Souvent oubliée par les touristes, la péninsule regorge pourtant de trésors, comme ses rizières en terrasses.
Si vous parcourez une carte du Japon, votre regard sera attiré par une péninsule à la forme étrange qui se détache de la côte occidentale. C’est Noto (Noto hantô). Bien que proche de Kanazawa, l’une des destinations touristiques les plus populaires du Japon, la plupart des gens ont tendance à la contourner. C’est dommage car elle a beaucoup à offrir.
Malgré son climat rude, la péninsule fut également de la période Edo à la période Meiji une zone de transit pour le commerce passant par la mer du Japon. Appelés Kitamaebune, ces bateaux faisaient du commerce entre Hokkaidô et Ôsaka. C’est ainsi qu’une culture et un esprit uniques se sont développés à Noto. L’un des endroits les plus populaires de Noto est Shiroyone Senmaida, une colline pittoresque composée de rizières en terrasses, à proximité de la ville de Wajima. Elle appartient au premier site japonais inscrit au patrimoine agricole mondial, le Noto no Satoyama Satoumi. Elle a également été sélectionnée comme l’une des 100 plus belles rizières en terrasses du Japon.

DONNÉES ENREGISTRÉES:
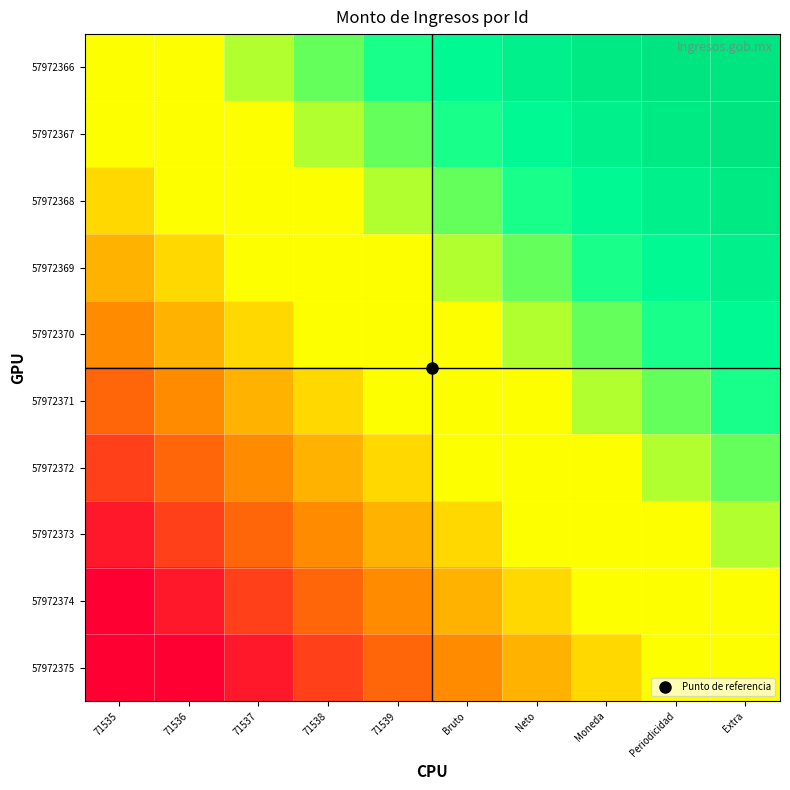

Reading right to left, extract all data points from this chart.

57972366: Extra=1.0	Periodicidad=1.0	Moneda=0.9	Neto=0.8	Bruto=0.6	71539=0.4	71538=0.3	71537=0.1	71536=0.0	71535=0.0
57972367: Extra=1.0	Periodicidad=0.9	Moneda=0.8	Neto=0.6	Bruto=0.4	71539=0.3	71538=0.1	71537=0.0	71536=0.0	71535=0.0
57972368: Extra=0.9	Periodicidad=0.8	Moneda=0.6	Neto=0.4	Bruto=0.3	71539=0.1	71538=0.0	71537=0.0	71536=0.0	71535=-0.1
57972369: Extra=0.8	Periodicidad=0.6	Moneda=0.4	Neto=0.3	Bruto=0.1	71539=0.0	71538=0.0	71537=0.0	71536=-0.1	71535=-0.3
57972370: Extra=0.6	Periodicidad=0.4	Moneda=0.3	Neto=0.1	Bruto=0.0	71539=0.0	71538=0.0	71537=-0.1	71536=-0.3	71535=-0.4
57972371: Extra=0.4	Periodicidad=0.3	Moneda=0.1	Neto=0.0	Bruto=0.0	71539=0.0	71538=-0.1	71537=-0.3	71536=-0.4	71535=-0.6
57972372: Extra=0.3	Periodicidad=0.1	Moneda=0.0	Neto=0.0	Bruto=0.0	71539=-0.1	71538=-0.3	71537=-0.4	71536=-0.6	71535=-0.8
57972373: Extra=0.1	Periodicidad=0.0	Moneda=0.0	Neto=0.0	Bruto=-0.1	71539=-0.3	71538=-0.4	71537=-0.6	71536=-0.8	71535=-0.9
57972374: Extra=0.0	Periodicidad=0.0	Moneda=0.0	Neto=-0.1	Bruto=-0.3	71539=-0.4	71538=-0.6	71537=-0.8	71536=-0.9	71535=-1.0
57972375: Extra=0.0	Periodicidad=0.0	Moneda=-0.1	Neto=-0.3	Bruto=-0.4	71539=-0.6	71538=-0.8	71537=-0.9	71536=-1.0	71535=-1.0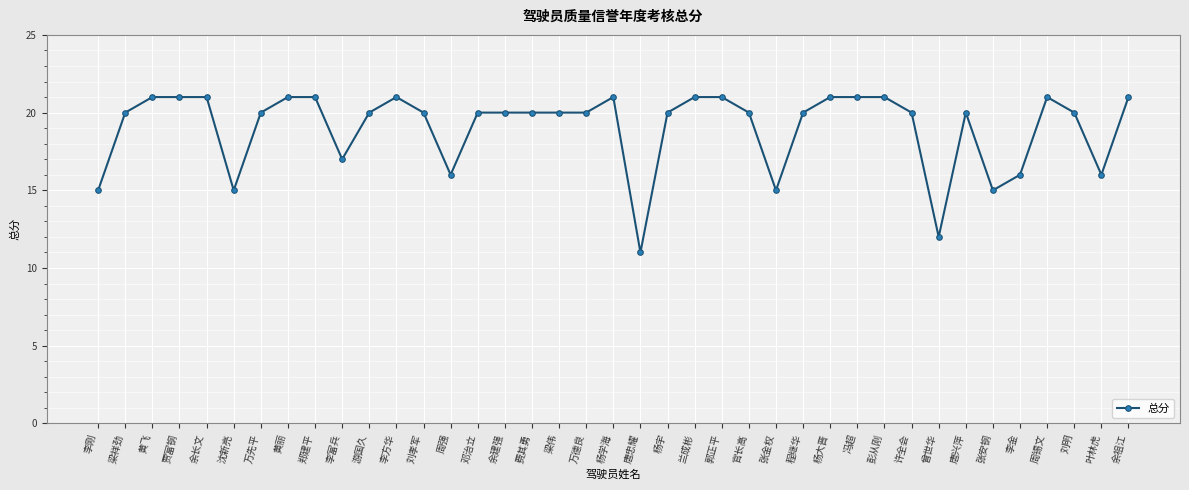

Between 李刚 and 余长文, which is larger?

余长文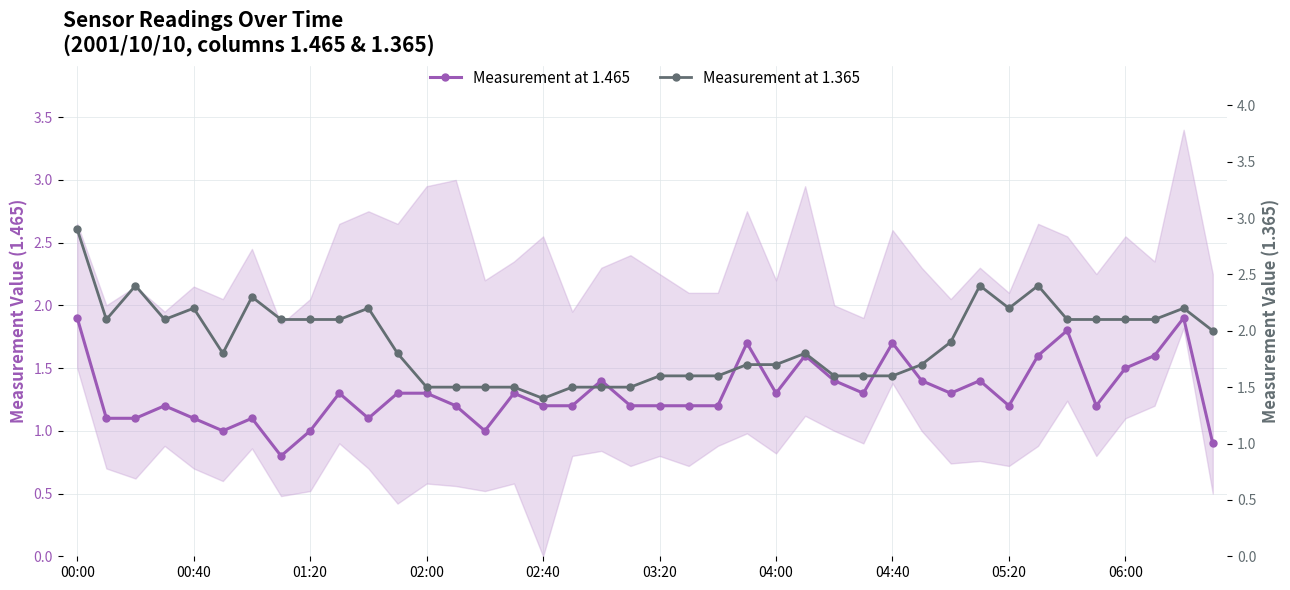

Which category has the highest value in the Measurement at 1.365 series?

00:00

* * *

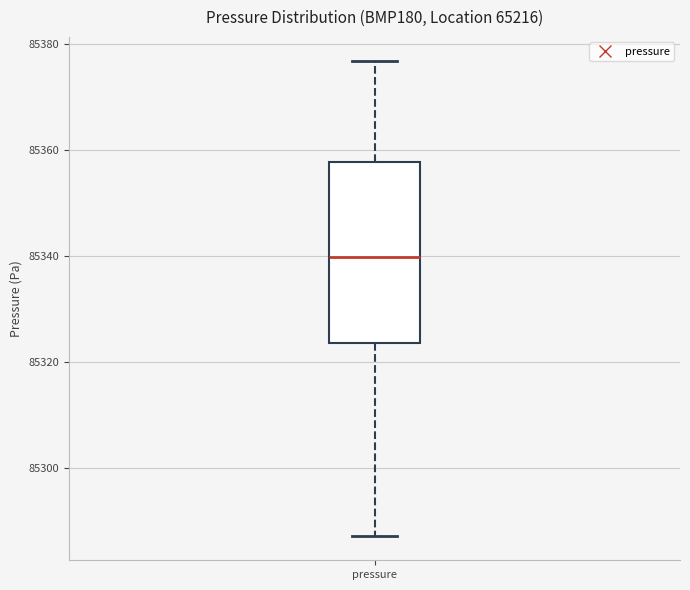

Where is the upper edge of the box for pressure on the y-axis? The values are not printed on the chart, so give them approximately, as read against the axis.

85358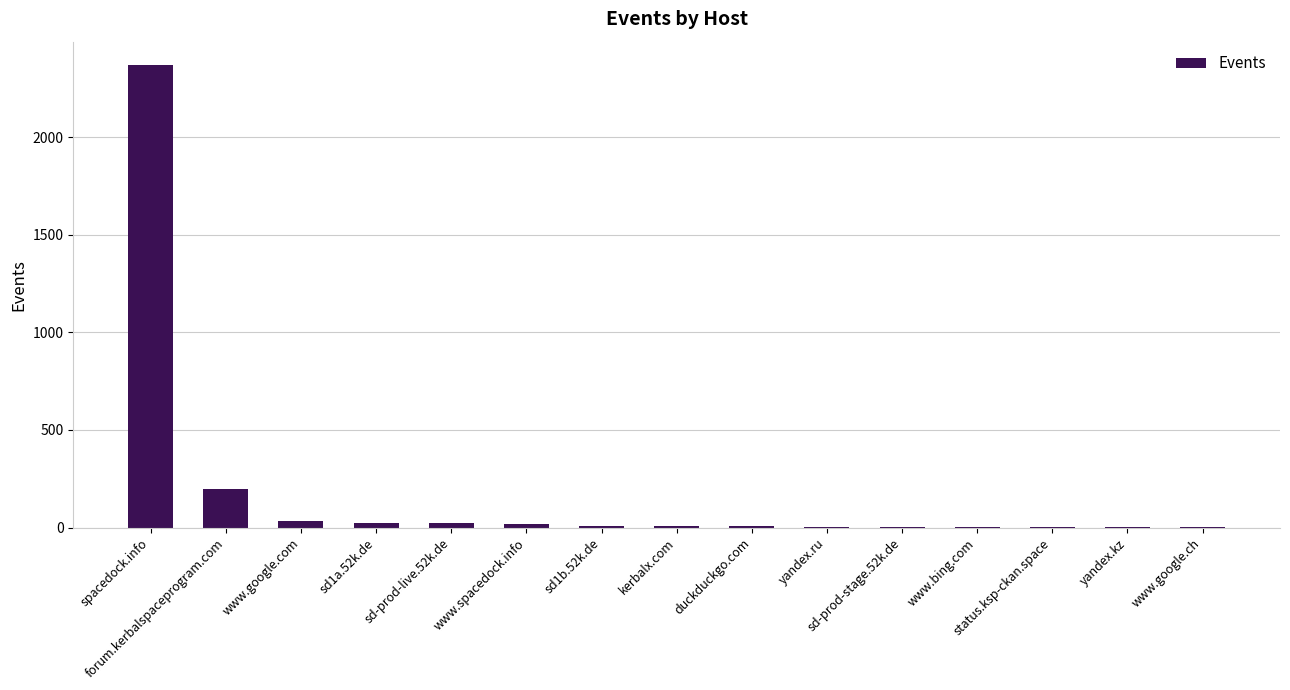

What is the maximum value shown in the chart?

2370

PROBLÈME À RÉSOUDRE:
Pour chaque affirmation, répondez par oui ou par non selon qu'elle concorde ou non avec le texte sur la péninsule de Noto, et citez mot pour mot les termes du texte qui tranchent. 1. Les Kitamaebune assuraient le commerce entre Hokkaidô et Ôsaka. 2. La péninsule de Noto se détache de la côte orientale du Japon. 3. Shiroyone Senmaida se trouve à proximité de la ville de Kanazawa.

RÉPONSE DE L'EXERCICE:
1. Oui : « ces bateaux faisaient du commerce entre Hokkaidô et Ôsaka ».
2. Non : « qui se détache de la côte occidentale ».
3. Non : « à proximité de la ville de Wajima ».